The research outlined the possible effects of a decrease in the availability of opiates. "Demand for opiate treatment services, including for methadone, buprenorphine, and slow-release morphine treatment, may rise, but if these services are insufficient, heroin users may switch to other opioids," it stated.

"Such a switch may pose serious health risks and increase overdoses, particularly if the substitute opioids contain extremely potent drugs like some nitazenes or fentanyl analogues that have already surfaced in some European countries recently," the statement continued.

According to UNODC research leader Angela Me, overdose deaths from nitazenes—a synthetic opioid more deadly than fentanyl—have been reported in Britain, Estonia, Latvia, and Ireland.

According to me, most heroin users purchase what they believe to be heroin, but it has actually been diluted with far more potent and inexpensive nitazenes. When tests are conducted following the overdose death, the substance is then found.

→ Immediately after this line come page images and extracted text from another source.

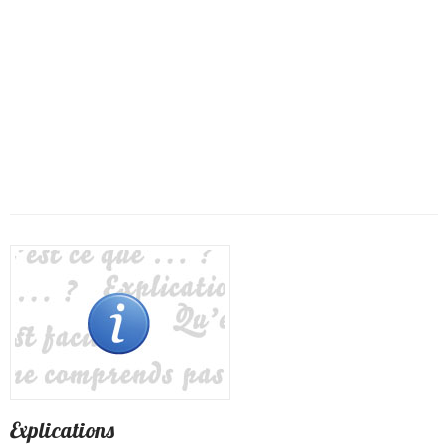
Explications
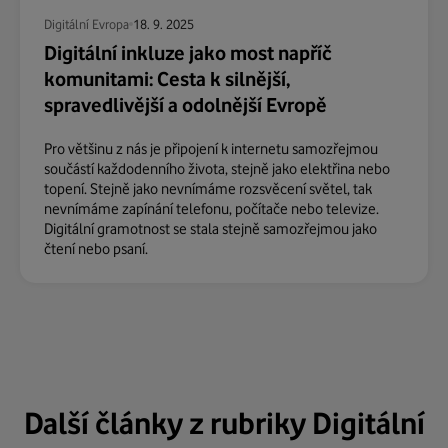
Digitální Evropa
18. 9. 2025
Digitální inkluze jako most napříč
komunitami: Cesta k silnější,
spravedlivější a odolnější Evropě
Pro většinu z nás je připojení k internetu samozřejmou
součástí každodenního života, stejně jako elektřina nebo
topení. Stejně jako nevnímáme rozsvěcení světel, tak
nevnímáme zapínání telefonu, počítače nebo televize.
Digitální gramotnost se stala stejně samozřejmou jako
čtení nebo psaní.
Další články z rubriky Digitální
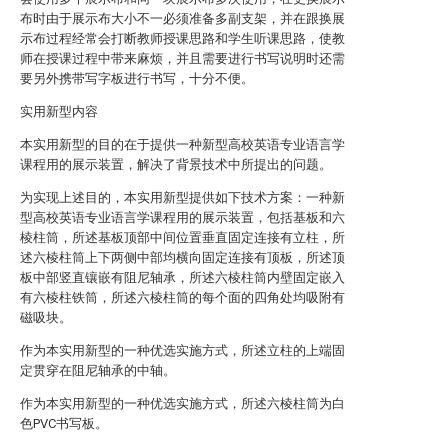
布时由于展示布大小不一必须准备多副支架，并在跟换展
示布过程经常会打断教师授课思路和学生听课思路，使教
师在授课过程中带来麻烦，并且需要进行书写说明时还需
要另外携带写字板进行书写，十分不便。
实用新型内容
本实用新型的目的在于提供一种新型高校英语专业语言学
课程用的展示装置，解决了背景技术中所提出的问题。
为实现上述目的，本实用新型提供如下技术方案：一种新
型高校英语专业语言学课程用的展示装置，包括基板和六
棱柱筒，所述基板顶部中间位置垂直固定连接有立柱，所
述六棱柱筒上下两侧中部均横向固定连接有顶板，所述顶
板中部竖直镶嵌有阻尼轴承，所述六棱柱筒内壁固定嵌入
有六棱柱铁筒，所述六棱柱筒的每个面的四角处均吸附有
磁吸块。
作为本实用新型的一种优选实施方式，所述立柱的上端固
定贯穿在阻尼轴承的中轴。
作为本实用新型的一种优选实施方式，所述六棱柱筒为白
色PVC书写板。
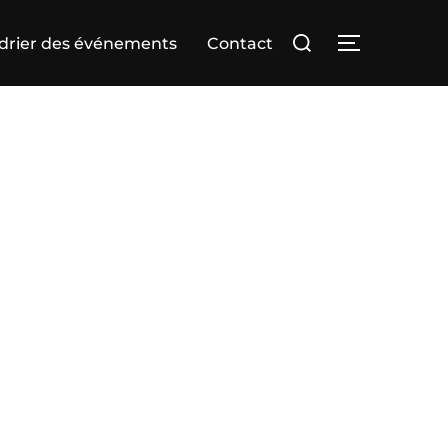
Rechercher :
drier des événements
Contact
PERMUTER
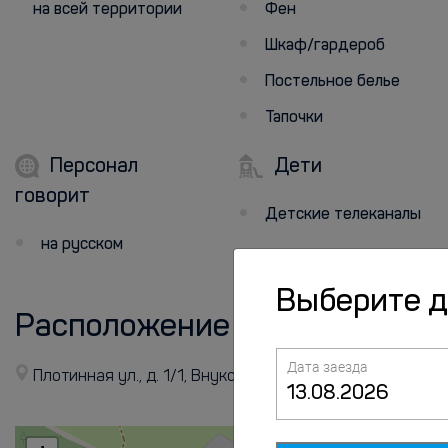
на всей территории
Фен
Шкаф/гардероб
Постельное белье
Тапочки
Персонал
Дети
говорит
Детские телеканалы
на русском
Выберите 
Расположение
Дата заезда
Плотинная ул., д. 1/1, Внуково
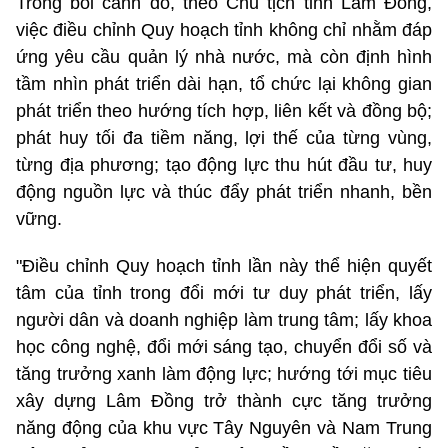
Trong bối cảnh đó, theo Chủ tịch tỉnh Lâm Đồng,
việc điều chỉnh Quy hoạch tỉnh không chỉ nhằm đáp
ứng yêu cầu quản lý nhà nước, mà còn định hình
tầm nhìn phát triển dài hạn, tổ chức lại không gian
phát triển theo hướng tích hợp, liên kết và đồng bộ;
phát huy tối đa tiềm năng, lợi thế của từng vùng,
từng địa phương; tạo động lực thu hút đầu tư, huy
động nguồn lực và thúc đẩy phát triển nhanh, bền
vững.
"Điều chỉnh Quy hoạch tỉnh lần này thể hiện quyết
tâm của tỉnh trong đổi mới tư duy phát triển, lấy
người dân và doanh nghiệp làm trung tâm; lấy khoa
học công nghệ, đổi mới sáng tạo, chuyển đổi số và
tăng trưởng xanh làm động lực; hướng tới mục tiêu
xây dựng Lâm Đồng trở thành cực tăng trưởng
năng động của khu vực Tây Nguyên và Nam Trung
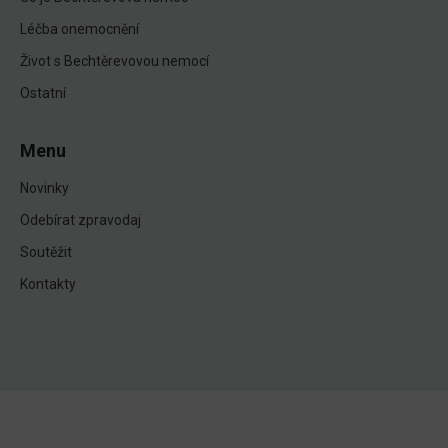
Léčba onemocnění
Život s Bechtěrevovou nemocí
Ostatní
Menu
Novinky
Odebírat zpravodaj
Soutěžit
Kontakty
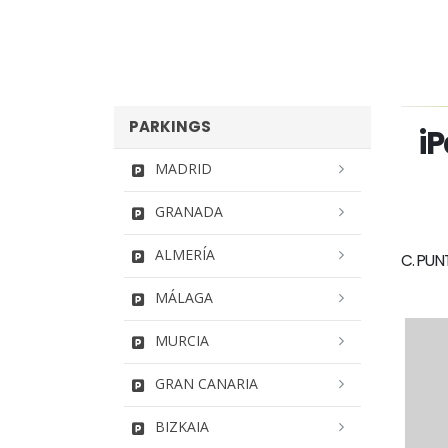
PARKINGS
iP
MADRID
GRANADA
ALMERÍA
C. PUN
MÁLAGA
MURCIA
GRAN CANARIA
BIZKAIA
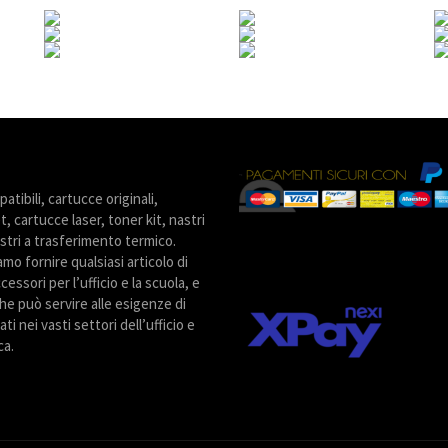
tibili, cartucce originali,
t, cartucce laser, toner kit, nastri
stri a trasferimento termico.
amo fornire qualsiasi articolo di
cessori per l’ufficio e la scuola, e
he può servire alle esigenze di
ti nei vasti settori dell’ufficio e
ca.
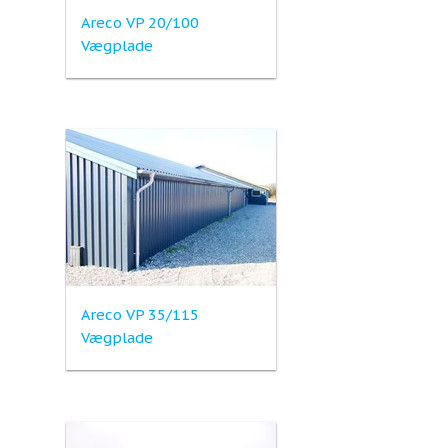
Areco VP 20/100
Vægplade
Areco VP 35/115
Vægplade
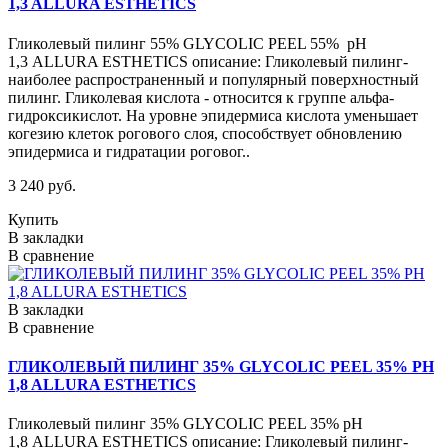
1,3 ALLURA ESTHETICS
Гликолевый пилинг 55% GLYCOLIC PEEL 55% pH
1,3 ALLURA ESTHETICS описание: Гликолевый пилинг-
наиболее распространенный и популярный поверхностный
пилинг. Гликолевая кислота - относится к группе альфа-
гидроксикислот. На уровне эпидермиса кислота уменьшает
когезию клеток рогового слоя, способствует обновлению
эпидермиса и гидратации роговог..
3 240 руб.
Купить
В закладки
В сравнение
В закладки
В сравнение
ГЛИКОЛЕВЫЙ ПИЛИНГ 35% GLYCOLIC PEEL 35% PH
1,8 ALLURA ESTHETICS
Гликолевый пилинг 35% GLYCOLIC PEEL 35% pH
1,8 ALLURA ESTHETICS описание: Гликолевый пилинг-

The extensive research also stated that, in 2022—the most recent year for which data is available—the supply of cocaine reached a record level. Water testing revealed rising consumption in Europe while use in the US seemed to be declining.
Following the announcement last week that women would not be allowed to attend the conference, the Taliban on Tuesday reaffirmed that their delegation will be present at the next UN-led conference on Afghanistan in Qatar.

The third UN-sponsored conference on the Afghan situation will take place in the Qatari capital of Doha on June 30 and July 1.
The UN Secretary-General Antonio Guterres stated that the Taliban had set intolerable terms for attending the second meeting in February, demanding that members of Afghan civil society be kept out of the negotiations and acknowledged as the nation's legitimate rulers. The Taliban had not been invited to the first meeting.

Zabihullah Mujahid, the main spokesman for the Taliban administration, will lead the Taliban delegation at the two-day meeting beginning on Sunday, according to a statement released by the Foreign Ministry in Kabul on Tuesday.

According to the ministry, the plan for the Doha meeting was deliberated during a meeting presided over by Foreign Minister Amir Khan Muttaqi. The agenda items covered included international sanctions placed on Afghanistan's banking and financial system, the difficulties in expanding the private sector, and government initiatives against drug trafficking.

As American and NATO forces prepared to withdraw from Afghanistan after twenty years of conflict, the Taliban took control of the country in August 2021.

To date, no nation has formally acknowledged the Taliban as the legitimate government of Afghanistan. According to the UN, recognition is nearly impossible as long as restrictions on women's access to work and education are in place.
Roza Otunbayeva, the chief UN representative in Afghanistan, justified last week's decision to exclude Afghan women from the upcoming Doha summit by stating that requests for women's rights will undoubtedly be brought up.